Return each line of the material below that contains the word "eigenen".

◆ Stored entries:
□ □ □

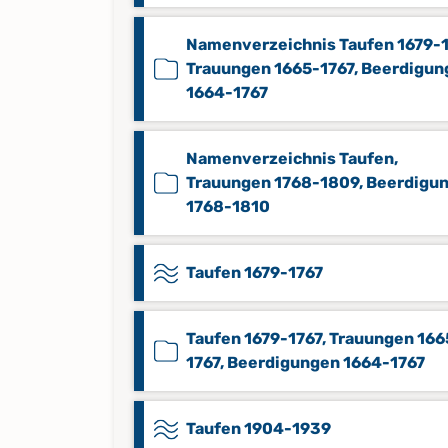
Namenverzeichnis Taufen 1679-1
Trauungen 1665-1767, Beerdigun
1664-1767
Namenverzeichnis Taufen,
Trauungen 1768-1809, Beerdigu
1768-1810
Taufen 1679-1767
Taufen 1679-1767, Trauungen 166
1767, Beerdigungen 1664-1767
Taufen 1904-1939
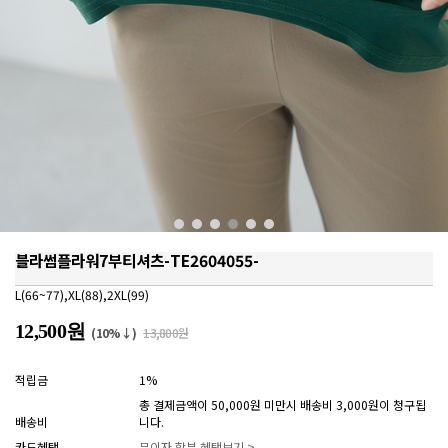
블라썸플라워7부티셔츠-TE2604055-
L(66~77),XL(88),2XL(99)
12,500원
(10%↓)
13,800원
적립금
1%
총 결제금액이 50,000원 미만시 배송비 3,000원이 청구됩
배송비
니다.
카드혜택
무이자 할부 혜택보기 >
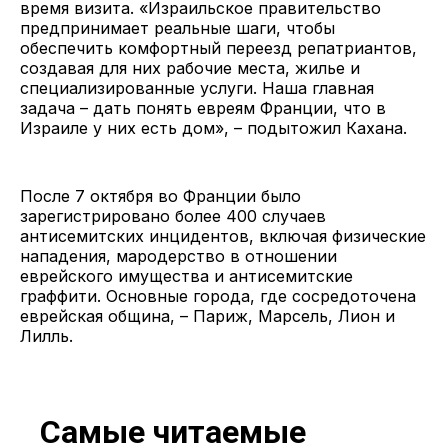
время визита. «Израильское правительство
предпринимает реальные шаги, чтобы
обеспечить комфортный переезд репатриантов,
создавая для них рабочие места, жилье и
специализированные услуги. Наша главная
задача – дать понять евреям Франции, что в
Израиле у них есть дом», – подытожил Кахана.
После 7 октября во Франции было
зарегистрировано более 400 случаев
антисемитских инцидентов, включая физические
нападения, мародерство в отношении
еврейского имущества и антисемитские
граффити. Основные города, где сосредоточена
еврейская община, – Париж, Марсель, Лион и
Лилль.
Самые читаемые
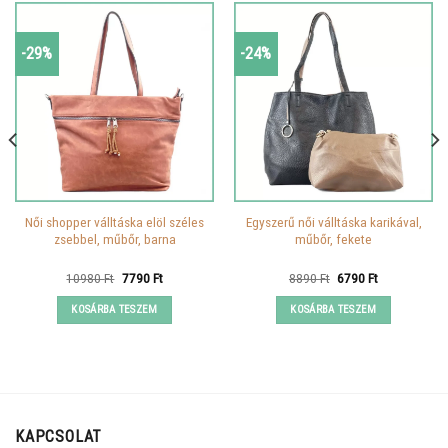
-29%
-24%
Női shopper válltáska elöl széles
Egyszerű női válltáska karikával,
zsebbel, műbőr, barna
műbőr, fekete
Original
Current
Original
Current
10980
Ft
7790
Ft
8890
Ft
6790
Ft
price
price
price
price
was:
is:
was:
is:
KOSÁRBA TESZEM
KOSÁRBA TESZEM
10980 Ft.
7790 Ft.
8890 Ft.
6790 Ft.
KAPCSOLAT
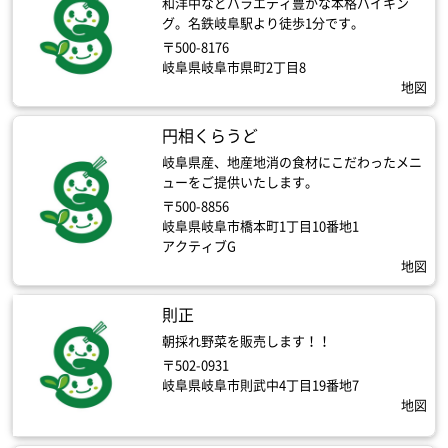
和洋中などバラエティ豊かな本格バイキン
グ。名鉄岐阜駅より徒歩1分です。
〒500-8176
岐阜県岐阜市県町2丁目8
地図
円相くらうど
岐阜県産、地産地消の食材にこだわったメニ
ューをご提供いたします。
〒500-8856
岐阜県岐阜市橋本町1丁目10番地1
アクティブG
地図
則正
朝採れ野菜を販売します！！
〒502-0931
岐阜県岐阜市則武中4丁目19番地7
地図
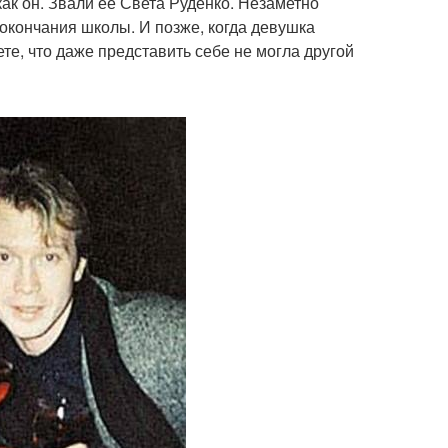
как он. Звали ее Света Руденко. Незаметно
окончания школы. И позже, когда девушка
е, что даже представить себе не могла другой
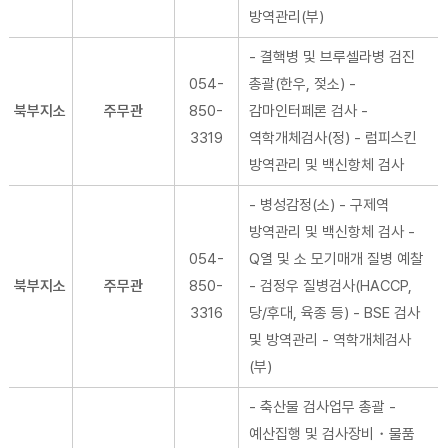
방역관리(부)
- 결핵병 및 브루셀라병 검진
054-
총괄(한우, 젖소) -
북부지소
주무관
850-
감마인터페론 검사 -
3319
역학개체검사(정) - 럼피스킨
방역관리 및 백신항체 검사
- 병성감정(소) - 구제역
방역관리 및 백신항체 검사 -
054-
Q열 및 소 모기매개 질병 예찰
북부지소
주무관
850-
- 검정우 질병검사(HACCP,
3316
당/후대, 육종 등) - BSE 검사
및 방역관리 - 역학개체검사
(부)
- 축산물 검사업무 총괄 -
예산집행 및 검사장비・물품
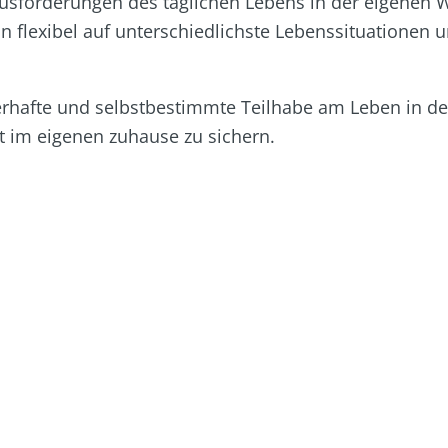
rausforderungen des täglichen Lebens in der eigenen
 flexibel auf unterschiedlichste Lebenssituationen 
auerhafte und selbstbestimmte Teilhabe am Leben in de
t im eigenen zuhause zu sichern.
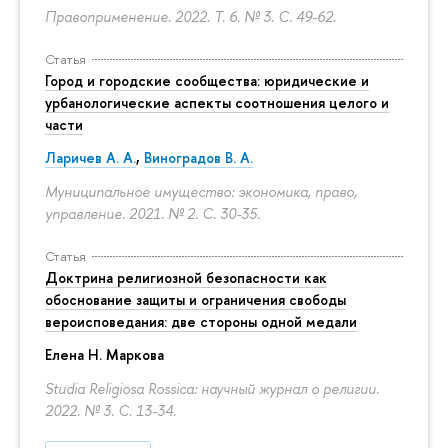
Правоприменение. 2022. Т. 6. № 3.
С. 49-62.
Статья
Город и городские сообщества: юридические и
урбанологические аспекты соотношения целого и
части
Ларичев А. А.
,
Виноградов В. А.
Муниципальное имущество: экономика, право,
управление. 2021. № 2.
С. 30-35.
Статья
Доктрина религиозной безопасности как
обоснование защиты и ограничения свободы
вероисповедания: две стороны одной медали
Елена Н. Маркова
Studia Religiosa Rossica: научный журнал о религии.
2022. № 3.
С. 13-34.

□ □ □

◆ The completed task:
rausforderungen des täglichen Lebens in der eigenen
t im eigenen zuhause zu sichern.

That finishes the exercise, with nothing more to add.